** Opening DATASET block **

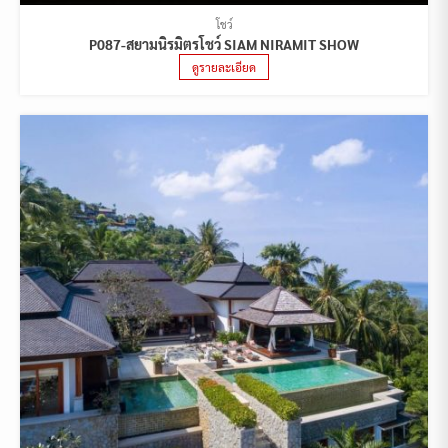
โชว์
P087-สยามนิรมิตรโชว์ SIAM NIRAMIT SHOW
ดูรายละเอียด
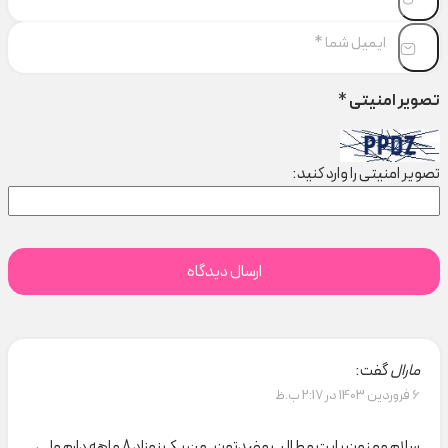
تصویر امنیتی
*
تصویر امنیتی را وارد کنید:
مارال
گفت:
6 فروردین 1403 در 2:17 ب.ظ
سلام ممنون بابت مطالب مفیدتون. من یک نوزاد 8 ماهه دارم ولی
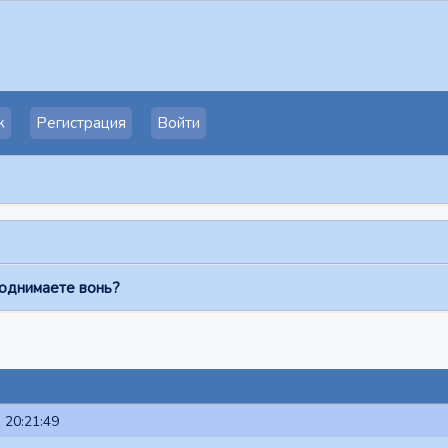
к
Регистрация
Войти
поднимаете вонь?
 20:21:49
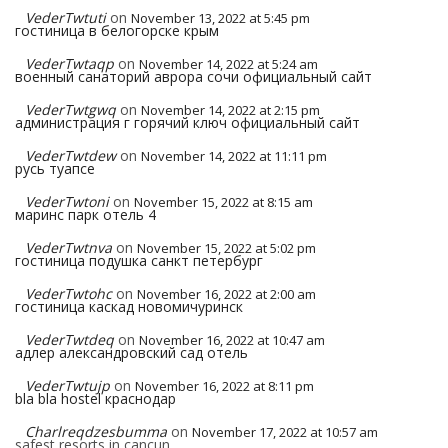
VederTwtuti
on
November 13, 2022 at 5:45 pm
гостиница в белогорске крым
VederTwtaqp
on
November 14, 2022 at 5:24 am
военный санаторий аврора сочи официальный сайт
VederTwtgwq
on
November 14, 2022 at 2:15 pm
администрация г горячий ключ официальный сайт
VederTwtdew
on
November 14, 2022 at 11:11 pm
русь туапсе
VederTwtoni
on
November 15, 2022 at 8:15 am
маринс парк отель 4
VederTwtnva
on
November 15, 2022 at 5:02 pm
гостиница подушка санкт петербург
VederTwtohc
on
November 16, 2022 at 2:00 am
гостиница каскад новомичуринск
VederTwtdeq
on
November 16, 2022 at 10:47 am
адлер александровский сад отель
VederTwtujp
on
November 16, 2022 at 8:11 pm
bla bla hostel краснодар
Charlreqdzesbumma
on
November 17, 2022 at 10:57 am
safest resorts in cancun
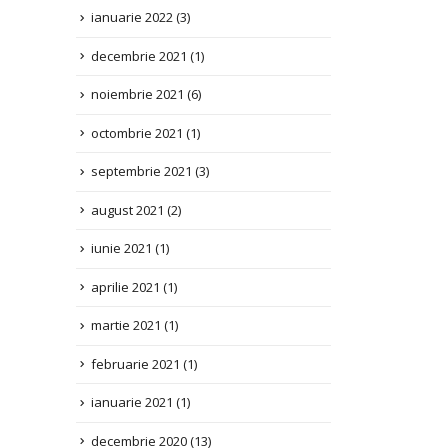
decembrie 2021
(1)
noiembrie 2021
(6)
octombrie 2021
(1)
septembrie 2021
(3)
august 2021
(2)
iunie 2021
(1)
aprilie 2021
(1)
martie 2021
(1)
februarie 2021
(1)
ianuarie 2021
(1)
decembrie 2020
(13)
noiembrie 2020
(5)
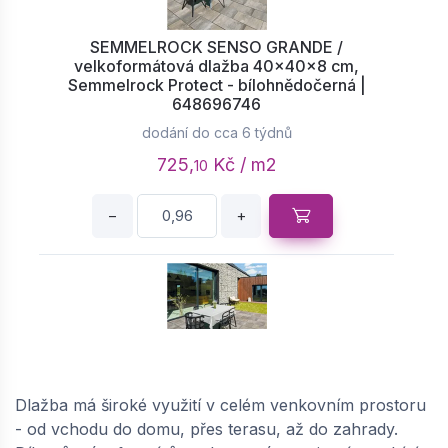
SEMMELROCK SENSO GRANDE /
velkoformátová dlažba 40x40x8 cm,
Semmelrock Protect - bílohnědočerná |
648696746
dodání do cca 6 týdnů
725,
Kč / m2
10
−
+
SEMMELROCK SENSO GRANDE /
velkoformátová dlažba 60x40x8 cm,
Dlažba má široké využití v celém venkovním prostoru
Semmelrock Protect - bílohnědočerná |
- od vchodu do domu, přes terasu, až do zahrady.
648696737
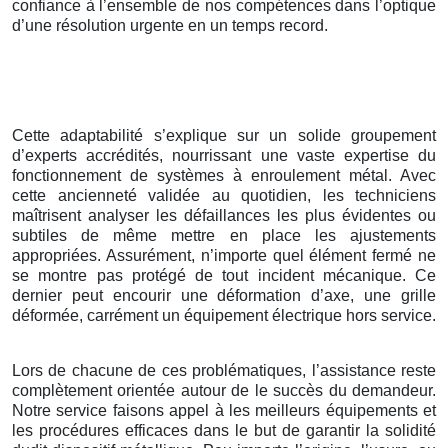
confiance à l’ensemble de nos compétences dans l’optique
d’une résolution urgente en un temps record.
Cette adaptabilité s’explique sur un solide groupement
d’experts accrédités, nourrissant une vaste expertise du
fonctionnement de systèmes à enroulement métal. Avec
cette ancienneté validée au quotidien, les techniciens
maîtrisent analyser les défaillances les plus évidentes ou
subtiles de même mettre en place les ajustements
appropriées. Assurément, n’importe quel élément fermé ne
se montre pas protégé de tout incident mécanique. Ce
dernier peut encourir une déformation d’axe, une grille
déformée, carrément un équipement électrique hors service.
Lors de chacune de ces problématiques, l’assistance reste
complètement orientée autour de le succès du demandeur.
Notre service faisons appel à les meilleurs équipements et
les procédures efficaces dans le but de garantir la solidité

** Closing DATASET block **

→ **EXERCISE REQUIREMENTS**:
Pick out every line above that holds the word "сайт" and copy it.

→ **TASK RESPONSE**:
военный санаторий аврора сочи официальный сайт
администрация г горячий ключ официальный сайт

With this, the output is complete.